Extract
BBC defends shared F1 coverage move

December 21st, 2011

BBC, 2011BBC director general Mark Thompson has defended the decision for Formula 1 television coverage to be shared with Sky from next year – claiming any other deal would have been worse for fans.


In a transcript that has just been published from a recent hearing in front of MPs at the Culture, Media and Sport Select Committee, Thompson said that the share deal is better for fans than if F1 coverage had gone to another British broadcaster.


He claimed that there was a real danger of F1 eventually disappearing totally to a pay channel – whereas now fans will at least have free access to half the races.


“We know that Formula 1 has only fairly recently come back to the BBC; it has been very popular on the BBC,” said Thompson.


“Secondly, we know that Formula 1 fans ideally do not want Formula 1 to be interrupted by advertising, because of the character of the sport. Nor, of course-for the subset of Formula 1 fans who do not have Sky subscriptions-would they, ideally, like Formula 1 to go entirely behind a pay wall.


“I believe that the arrangements that we have reached offer very good value to the licence payer, and the experience of Formula 1 on the BBC will still be very rich. The first grand prix next season, when this new arrangement starts – the Australian Grand Prix – will be live on Sky in the very early hours of the morning. There will be a 75-minute highlights package in peak time on the BBC, which we would expect to reach many more people than the live coverage.”


He added: “Talking about changing the arrangements in the existing contract and the extension of that contract, all I would say – and I have of course heard the arguments that perhaps this could have been picked up by another free-to-air broadcaster – is that what we have done has guaranteed that a very large amount of Formula 1 will still to be free-to-air to the British public for many years to come. Had we simply stopped the contract and decided to walk away from Formula 1 after that, there was a real danger that all of Formula 1 would have gone behind a pay wall.”


Thompson said the deal with Sky will save the BBC more than £150 million over the duration of the contract – and made it clear that there was no consideration given to offering the F1 contract to another British free-to-air broadcaster.


“We were quite clear that, to get the economics to work for us, it was going to have to be a pay partner, and this was the only pay partner, credibly, whom we thought we could involve in it – indeed, a pay partner who had expressed interest in this very topic of conversation previously,” he said. “It was an example of a free-to-air pay partnership, which is not by any means unknown in the market.


When pushed further on why there was not even a single conversation with Channel 4, Thompson said: “It seems to me that it was not required of us, and given that, in a sense, what we were trying to achieve on behalf of the licence fee payer was a significant saving, actually keeping the confidentiality of the process until it was clear whether the thing was viable and whether all parties to it – including, of course, the rights-holder – were happy, militated in terms of doing it the way we did it.”

Collection entries
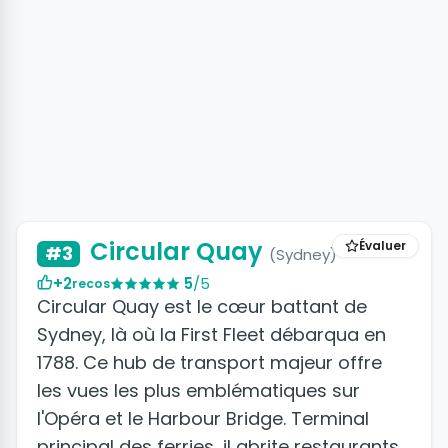
Circular Quay
Évaluer
#3
(Sydney)
+2
5
/5
recos
Circular Quay est le cœur battant de
Sydney, là où la First Fleet débarqua en
1788. Ce hub de transport majeur offre
les vues les plus emblématiques sur
l'Opéra et le Harbour Bridge. Terminal
principal des ferries, il abrite restaurants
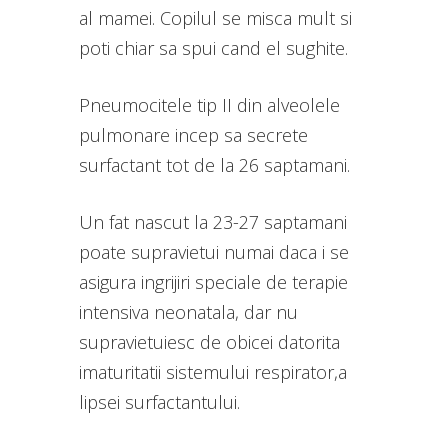
al mamei. Copilul se misca mult si
poti chiar sa spui cand el sughite.
Pneumocitele tip II din alveolele
pulmonare incep sa secrete
surfactant tot de la 26 saptamani.
Un fat nascut la 23-27 saptamani
poate supravietui numai daca i se
asigura ingrijiri speciale de terapie
intensiva neonatala, dar nu
supravietuiesc de obicei datorita
imaturitatii sistemului respirator,a
lipsei surfactantului.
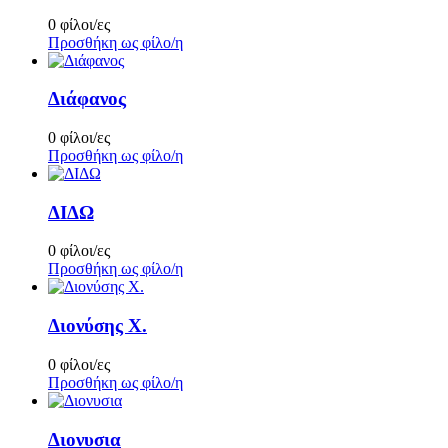
0 φίλοι/ες
Προσθήκη ως φίλο/η
Διάφανος
0 φίλοι/ες
Προσθήκη ως φίλο/η
ΔΙΔΩ
0 φίλοι/ες
Προσθήκη ως φίλο/η
Διονύσης Χ.
0 φίλοι/ες
Προσθήκη ως φίλο/η
Διονυσια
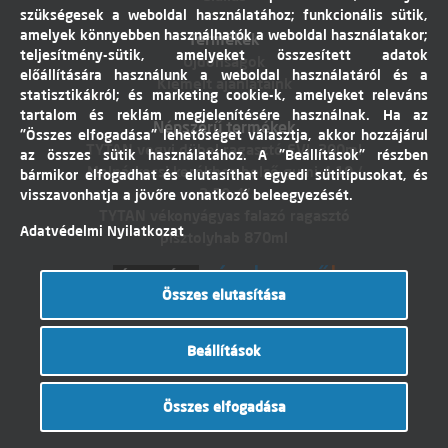
szükségesek a weboldal használatához; funkcionális sütik,
amelyek könnyebben használhatók a weboldal használatakor;
Termékek
teljesítmény-sütik, amelyeket összesített adatok
Újdonságok
előállítására használunk a weboldal használatáról és a
Kiemelt ajánlataink
statisztikákról; és marketing cookie-k, amelyeket releváns
tartalom és reklám megjelenítésére használnak. Ha az
Népszerű termékek
"Összes elfogadása" lehetőséget választja, akkor hozzájárul
TYTAN vegyi dübel ragasztó EVI. 300ml
az összes sütik használatához. A "Beállítások" részben
Molnárkocsi kerékhez belső gumi 4,10 /
bármikor elfogadhat és elutasíthat egyedi sütitípusokat, és
3,50-4"
visszavonhatja a jövőre vonatkozó beleegyezését.
TYTAN vékonyágyas falazó ragasztó
Adatvédelmi Nyilatkozat
pisztolyhab 870ml
Összes elutasítása
Árukereső.hu
Beállítások
© Dobó Trade Kft 2017. Minden jog
Összes elfogadása
fenntartva. Készítette:
I.T.C. Kft.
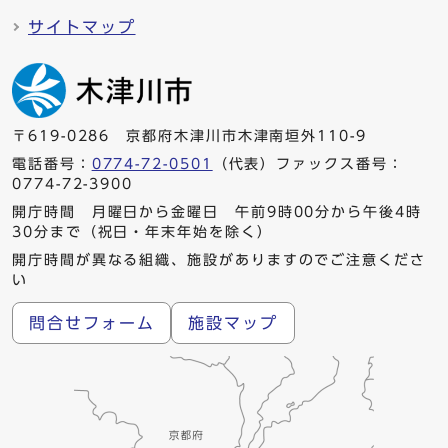
サイトマップ
〒619-0286 京都府木津川市木津南垣外110-9
電話番号：
0774-72-0501
（代表）ファックス番号：
0774-72-3900
開庁時間 月曜日から金曜日 午前9時00分から午後4時
30分まで（祝日・年末年始を除く）
開庁時間が異なる組織、施設がありますのでご注意くださ
い
問合せフォーム
施設マップ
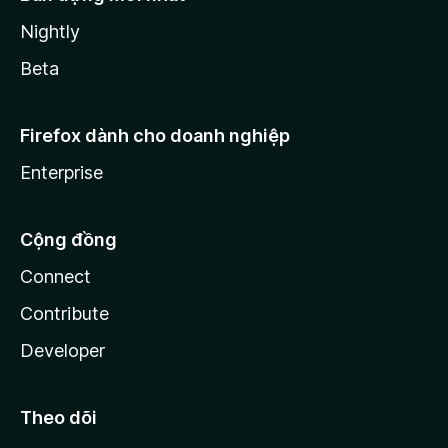
Nightly
Beta
Firefox dành cho doanh nghiệp
Enterprise
Cộng đồng
Connect
Contribute
Developer
Theo dõi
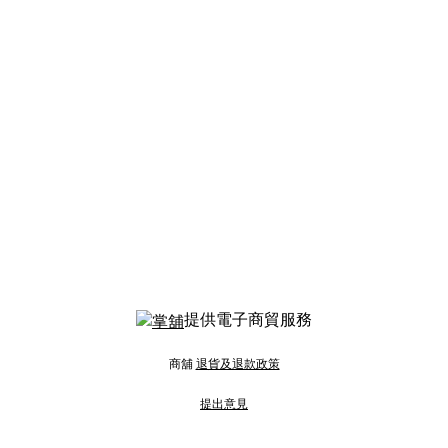
提供電子商貿服務
商舖
退貨及退款政策
提出意見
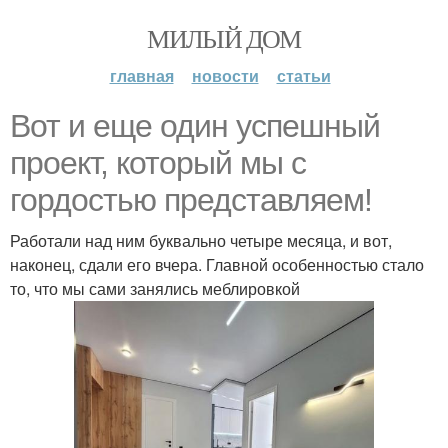
МИЛЫЙ ДОМ
главная
новости
статьи
Вот и еще один успешный
проект, который мы с
гордостью представляем!
Работали над ним буквально четыре месяца, и вот,
наконец, сдали его вчера. Главной особенностью стало
то, что мы сами занялись меблировкой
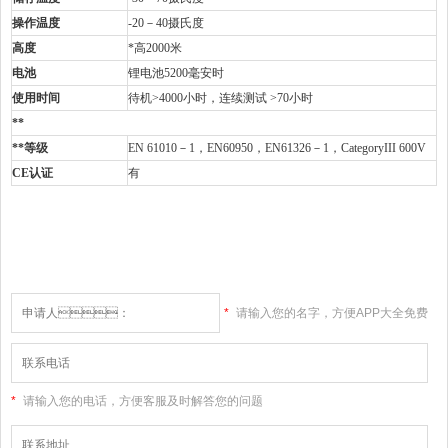
操作温度
-20－40摄氏度
高度
*高2000米
电池
锂电池5200毫安时
使用时间
待机>4000小时，连续测试 >70小时
**
**等级
EN 61010－1，EN60950，EN61326－1，CategoryIII 600V
CE认证
有
*
请输入您的名字，方便APP大全免费
下载大全网站和您联系
*
请输入您的电话，方便客服及时解答您的问题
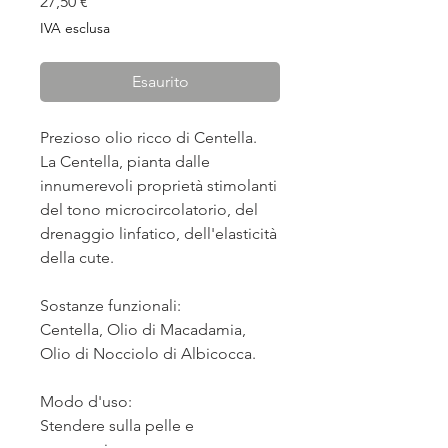
Prezzo
27,50 €
IVA esclusa
Esaurito
Prezioso olio ricco di Centella.
La Centella, pianta dalle
innumerevoli proprietà stimolanti
del tono microcircolatorio, del
drenaggio linfatico, dell'elasticità
della cute.
Sostanze funzionali:
Centella, Olio di Macadamia,
Olio di Nocciolo di Albicocca.
Modo d'uso:
Stendere sulla pelle e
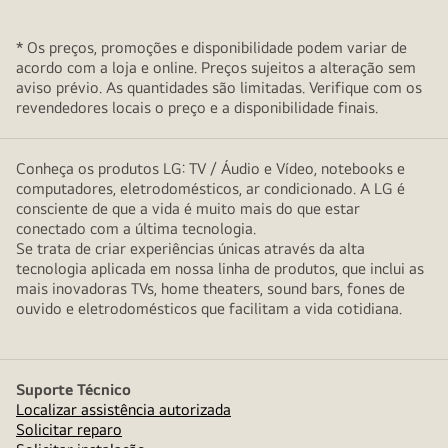
* Os preços, promoções e disponibilidade podem variar de
acordo com a loja e online. Preços sujeitos a alteração sem
aviso prévio. As quantidades são limitadas. Verifique com os
revendedores locais o preço e a disponibilidade finais.
Conheça os produtos LG: TV / Áudio e Vídeo, notebooks e
computadores, eletrodomésticos, ar condicionado. A LG é
consciente de que a vida é muito mais do que estar
conectado com a última tecnologia.
Se trata de criar experiências únicas através da alta
tecnologia aplicada em nossa linha de produtos, que inclui as
mais inovadoras TVs, home theaters, sound bars, fones de
ouvido e eletrodomésticos que facilitam a vida cotidiana.
Suporte Técnico
Localizar assistência autorizada
Solicitar reparo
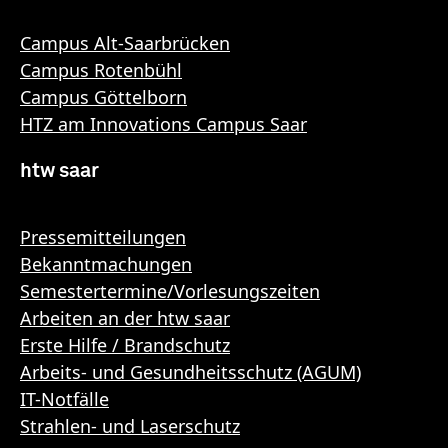
Campus Alt-Saarbrücken
Campus Rotenbühl
Campus Göttelborn
HTZ am Innovations Campus Saar
htw saar
Pressemitteilungen
Bekanntmachungen
Semestertermine/Vorlesungszeiten
Arbeiten an der htw saar
Erste Hilfe / Brandschutz
Arbeits- und Gesundheitsschutz (AGUM)
IT-Notfälle
Strahlen- und Laserschutz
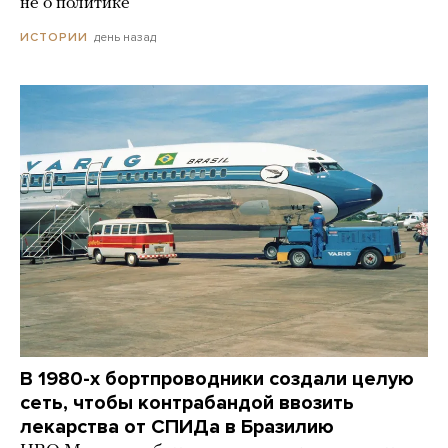
не о политике
день назад
ИСТОРИИ
В 1980-х бортпроводники создали целую
сеть, чтобы контрабандой ввозить
лекарства от СПИДа в Бразилию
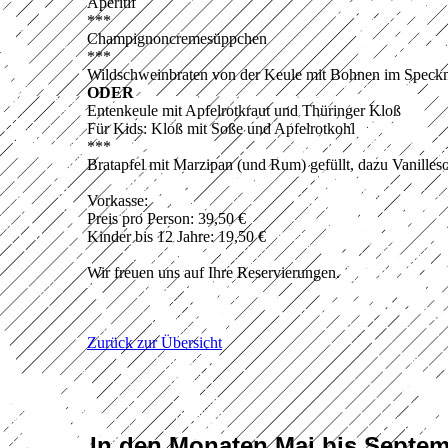
Aperitif
***
Champignoncremesüppchen
***
Wildschweinbraten von der Keule mit Bohnen im Speck
ODER
Entenkeule mit Apfelrotkraut und Thüringer Kloß
Für Kids: Kloß mit Soße und Apfelrotkohl
***
Bratapfel mit Marzipan (und Rum) gefüllt, dazu Vanillesoß
Vorkasse:
Preis pro Person: 39,50 €
Kinder bis 12 Jahre: 19,50 €
Wir freuen uns auf Ihre Reservierungen.
Zurück zur Übersicht
In den Monaten Mai bis Septem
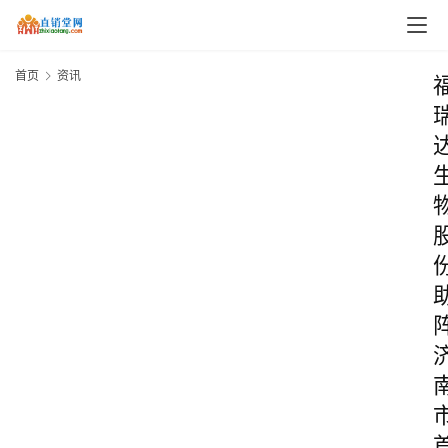
首页
资讯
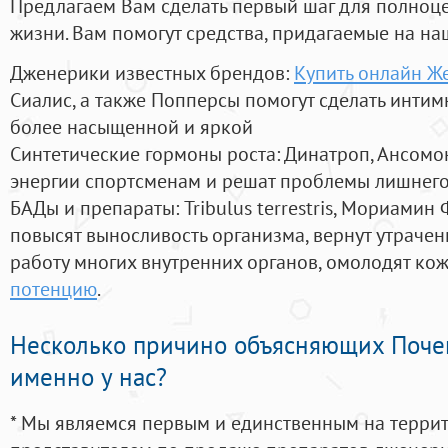
Предлагаем Вам сделать первый шаг для полноц
жизни. Вам помогут средства, придагаемые на на
Дженерики известных брендов:
Купить онлайн Ж
Сиалис, а также Попперсы помогут сделать инти
более насыщенной и яркой
Синтетические гормоны роста
: Динатроп, Ансомо
энергии спортсменам и решат проблемы лишнего
БАДы и препараты:
Tribulus terrestris, Мориамин
повысят выносливость организма, вернут утрачен
работу многих внутренних органов, омолодят кожу
потенцию
.
Несколько причино объясняющих Поче
именно у нас?
* Мы являемся первым и единственным на терри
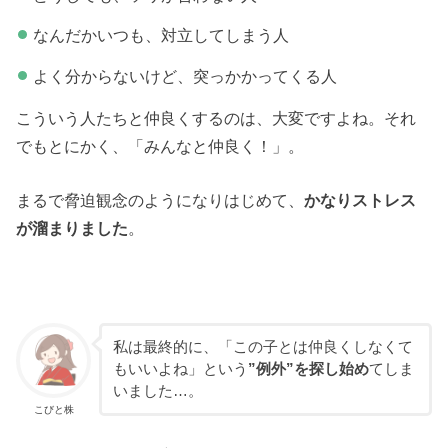
なんだかいつも、対立してしまう人
よく分からないけど、突っかかってくる人
こういう人たちと仲良くするのは、大変ですよね。それ
でもとにかく、「みんなと仲良く！」。
まるで脅迫観念のようになりはじめて、
かなりストレス
が溜まりました
。
私は最終的に、「この子とは仲良くしなくて
もいいよね」という
”例外”を探し始め
てしま
いました…。
こびと株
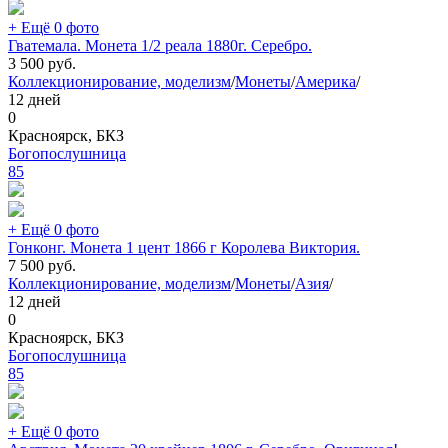
+ Ещё 0 фото
Гватемала. Монета 1/2 реала 1880г. Серебро.
3 500
руб.
Коллекционирование, моделизм
/
Монеты
/
Америка
/
12 дней
0
Красноярск, БКЗ
Богопослушница
85
+ Ещё 0 фото
Гонконг. Монета 1 цент 1866 г Королева Виктория.
7 500
руб.
Коллекционирование, моделизм
/
Монеты
/
Азия
/
12 дней
0
Красноярск, БКЗ
Богопослушница
85
+ Ещё 0 фото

Problems to solve
(A) In the article on the BBC's Formula 1 deal, how much does Thompson say sharing coverage with Sky will save the BBC over the contract?
(B) Set down the part of the article on the BBC's Formula 1 deal that runs from "BBC, 2011BBC director" up to and including "half the races.".

Responses by item number
(A) More than £150 million.

(B)
BBC, 2011BBC director general Mark Thompson has defended the decision for Formula 1 television coverage to be shared with Sky from next year – claiming any other deal would have been worse for fans.


In a transcript that has just been published from a recent hearing in front of MPs at the Culture, Media and Sport Select Committee, Thompson said that the share deal is better for fans than if F1 coverage had gone to another British broadcaster.


He claimed that there was a real danger of F1 eventually disappearing totally to a pay channel – whereas now fans will at least have free access to half the races.